All of the data below should be written out again exactly.

> GIVEN INFORMATION

Segment Open

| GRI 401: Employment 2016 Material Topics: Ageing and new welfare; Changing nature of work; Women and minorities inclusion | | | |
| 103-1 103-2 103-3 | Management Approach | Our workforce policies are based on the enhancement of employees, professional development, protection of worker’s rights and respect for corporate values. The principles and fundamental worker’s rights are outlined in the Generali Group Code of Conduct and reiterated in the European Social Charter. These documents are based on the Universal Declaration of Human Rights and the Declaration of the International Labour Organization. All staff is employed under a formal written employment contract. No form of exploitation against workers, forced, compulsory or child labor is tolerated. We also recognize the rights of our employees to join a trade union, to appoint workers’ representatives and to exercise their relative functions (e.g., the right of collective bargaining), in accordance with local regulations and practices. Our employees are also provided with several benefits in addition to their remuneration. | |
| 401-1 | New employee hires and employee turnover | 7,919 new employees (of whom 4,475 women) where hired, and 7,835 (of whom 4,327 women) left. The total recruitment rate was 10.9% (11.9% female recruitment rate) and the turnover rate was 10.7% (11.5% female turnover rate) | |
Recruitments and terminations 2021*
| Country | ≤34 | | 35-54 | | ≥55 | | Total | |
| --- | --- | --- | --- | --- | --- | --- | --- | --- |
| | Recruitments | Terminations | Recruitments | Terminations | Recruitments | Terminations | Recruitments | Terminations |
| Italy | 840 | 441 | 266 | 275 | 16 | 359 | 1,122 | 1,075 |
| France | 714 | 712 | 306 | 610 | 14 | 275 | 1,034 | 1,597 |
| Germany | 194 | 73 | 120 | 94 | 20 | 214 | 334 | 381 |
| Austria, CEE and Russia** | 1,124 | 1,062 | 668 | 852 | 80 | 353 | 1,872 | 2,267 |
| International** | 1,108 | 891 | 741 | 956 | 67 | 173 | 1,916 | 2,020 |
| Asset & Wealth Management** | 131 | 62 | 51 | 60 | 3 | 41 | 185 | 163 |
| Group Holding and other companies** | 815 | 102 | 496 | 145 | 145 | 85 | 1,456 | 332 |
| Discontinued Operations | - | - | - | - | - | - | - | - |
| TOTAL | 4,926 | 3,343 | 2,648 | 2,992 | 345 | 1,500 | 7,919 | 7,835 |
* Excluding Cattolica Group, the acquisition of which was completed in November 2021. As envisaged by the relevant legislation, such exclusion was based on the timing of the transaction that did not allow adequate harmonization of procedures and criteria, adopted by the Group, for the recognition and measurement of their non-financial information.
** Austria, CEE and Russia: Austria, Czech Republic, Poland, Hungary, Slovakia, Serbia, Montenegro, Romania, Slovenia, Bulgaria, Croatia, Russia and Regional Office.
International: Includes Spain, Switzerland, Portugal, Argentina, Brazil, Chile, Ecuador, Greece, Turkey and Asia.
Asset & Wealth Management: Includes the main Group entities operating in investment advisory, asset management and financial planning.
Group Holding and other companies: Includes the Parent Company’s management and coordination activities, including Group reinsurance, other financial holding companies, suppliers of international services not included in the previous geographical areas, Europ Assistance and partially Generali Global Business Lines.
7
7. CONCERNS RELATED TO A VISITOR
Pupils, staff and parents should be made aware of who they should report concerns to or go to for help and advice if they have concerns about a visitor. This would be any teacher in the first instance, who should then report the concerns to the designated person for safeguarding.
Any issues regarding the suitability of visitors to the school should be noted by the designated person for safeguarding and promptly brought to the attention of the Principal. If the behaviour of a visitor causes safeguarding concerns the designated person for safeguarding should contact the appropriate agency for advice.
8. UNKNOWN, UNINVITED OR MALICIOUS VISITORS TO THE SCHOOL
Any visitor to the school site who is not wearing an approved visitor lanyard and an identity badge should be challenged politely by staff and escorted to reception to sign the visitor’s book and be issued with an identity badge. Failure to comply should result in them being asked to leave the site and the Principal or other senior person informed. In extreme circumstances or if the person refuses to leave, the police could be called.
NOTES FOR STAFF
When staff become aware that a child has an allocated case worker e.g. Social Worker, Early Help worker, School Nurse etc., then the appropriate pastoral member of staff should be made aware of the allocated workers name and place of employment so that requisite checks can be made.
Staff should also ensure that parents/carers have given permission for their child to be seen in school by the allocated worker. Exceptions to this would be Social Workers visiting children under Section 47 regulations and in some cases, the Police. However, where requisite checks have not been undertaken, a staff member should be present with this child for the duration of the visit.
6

Segment Closed

> EXERCISE RESULT
| GRI 401: Employment 2016 Material Topics: Ageing and new welfare; Changing nature of work; Women and minorities inclusion | | | |
| 103-1 103-2 103-3 | Management Approach | Our workforce policies are based on the enhancement of employees, professional development, protection of worker’s rights and respect for corporate values. The principles and fundamental worker’s rights are outlined in the Generali Group Code of Conduct and reiterated in the European Social Charter. These documents are based on the Universal Declaration of Human Rights and the Declaration of the International Labour Organization. All staff is employed under a formal written employment contract. No form of exploitation against workers, forced, compulsory or child labor is tolerated. We also recognize the rights of our employees to join a trade union, to appoint workers’ representatives and to exercise their relative functions (e.g., the right of collective bargaining), in accordance with local regulations and practices. Our employees are also provided with several benefits in addition to their remuneration. | |
| 401-1 | New employee hires and employee turnover | 7,919 new employees (of whom 4,475 women) where hired, and 7,835 (of whom 4,327 women) left. The total recruitment rate was 10.9% (11.9% female recruitment rate) and the turnover rate was 10.7% (11.5% female turnover rate) | |
Recruitments and terminations 2021*
| Country | ≤34 | | 35-54 | | ≥55 | | Total | |
| --- | --- | --- | --- | --- | --- | --- | --- | --- |
| | Recruitments | Terminations | Recruitments | Terminations | Recruitments | Terminations | Recruitments | Terminations |
| Italy | 840 | 441 | 266 | 275 | 16 | 359 | 1,122 | 1,075 |
| France | 714 | 712 | 306 | 610 | 14 | 275 | 1,034 | 1,597 |
| Germany | 194 | 73 | 120 | 94 | 20 | 214 | 334 | 381 |
| Austria, CEE and Russia** | 1,124 | 1,062 | 668 | 852 | 80 | 353 | 1,872 | 2,267 |
| International** | 1,108 | 891 | 741 | 956 | 67 | 173 | 1,916 | 2,020 |
| Asset & Wealth Management** | 131 | 62 | 51 | 60 | 3 | 41 | 185 | 163 |
| Group Holding and other companies** | 815 | 102 | 496 | 145 | 145 | 85 | 1,456 | 332 |
| Discontinued Operations | - | - | - | - | - | - | - | - |
| TOTAL | 4,926 | 3,343 | 2,648 | 2,992 | 345 | 1,500 | 7,919 | 7,835 |
* Excluding Cattolica Group, the acquisition of which was completed in November 2021. As envisaged by the relevant legislation, such exclusion was based on the timing of the transaction that did not allow adequate harmonization of procedures and criteria, adopted by the Group, for the recognition and measurement of their non-financial information.
** Austria, CEE and Russia: Austria, Czech Republic, Poland, Hungary, Slovakia, Serbia, Montenegro, Romania, Slovenia, Bulgaria, Croatia, Russia and Regional Office.
International: Includes Spain, Switzerland, Portugal, Argentina, Brazil, Chile, Ecuador, Greece, Turkey and Asia.
Asset & Wealth Management: Includes the main Group entities operating in investment advisory, asset management and financial planning.
Group Holding and other companies: Includes the Parent Company’s management and coordination activities, including Group reinsurance, other financial holding companies, suppliers of international services not included in the previous geographical areas, Europ Assistance and partially Generali Global Business Lines.
7
7. CONCERNS RELATED TO A VISITOR
Pupils, staff and parents should be made aware of who they should report concerns to or go to for help and advice if they have concerns about a visitor. This would be any teacher in the first instance, who should then report the concerns to the designated person for safeguarding.
Any issues regarding the suitability of visitors to the school should be noted by the designated person for safeguarding and promptly brought to the attention of the Principal. If the behaviour of a visitor causes safeguarding concerns the designated person for safeguarding should contact the appropriate agency for advice.
8. UNKNOWN, UNINVITED OR MALICIOUS VISITORS TO THE SCHOOL
Any visitor to the school site who is not wearing an approved visitor lanyard and an identity badge should be challenged politely by staff and escorted to reception to sign the visitor’s book and be issued with an identity badge. Failure to comply should result in them being asked to leave the site and the Principal or other senior person informed. In extreme circumstances or if the person refuses to leave, the police could be called.
NOTES FOR STAFF
When staff become aware that a child has an allocated case worker e.g. Social Worker, Early Help worker, School Nurse etc., then the appropriate pastoral member of staff should be made aware of the allocated workers name and place of employment so that requisite checks can be made.
Staff should also ensure that parents/carers have given permission for their child to be seen in school by the allocated worker. Exceptions to this would be Social Workers visiting children under Section 47 regulations and in some cases, the Police. However, where requisite checks have not been undertaken, a staff member should be present with this child for the duration of the visit.
6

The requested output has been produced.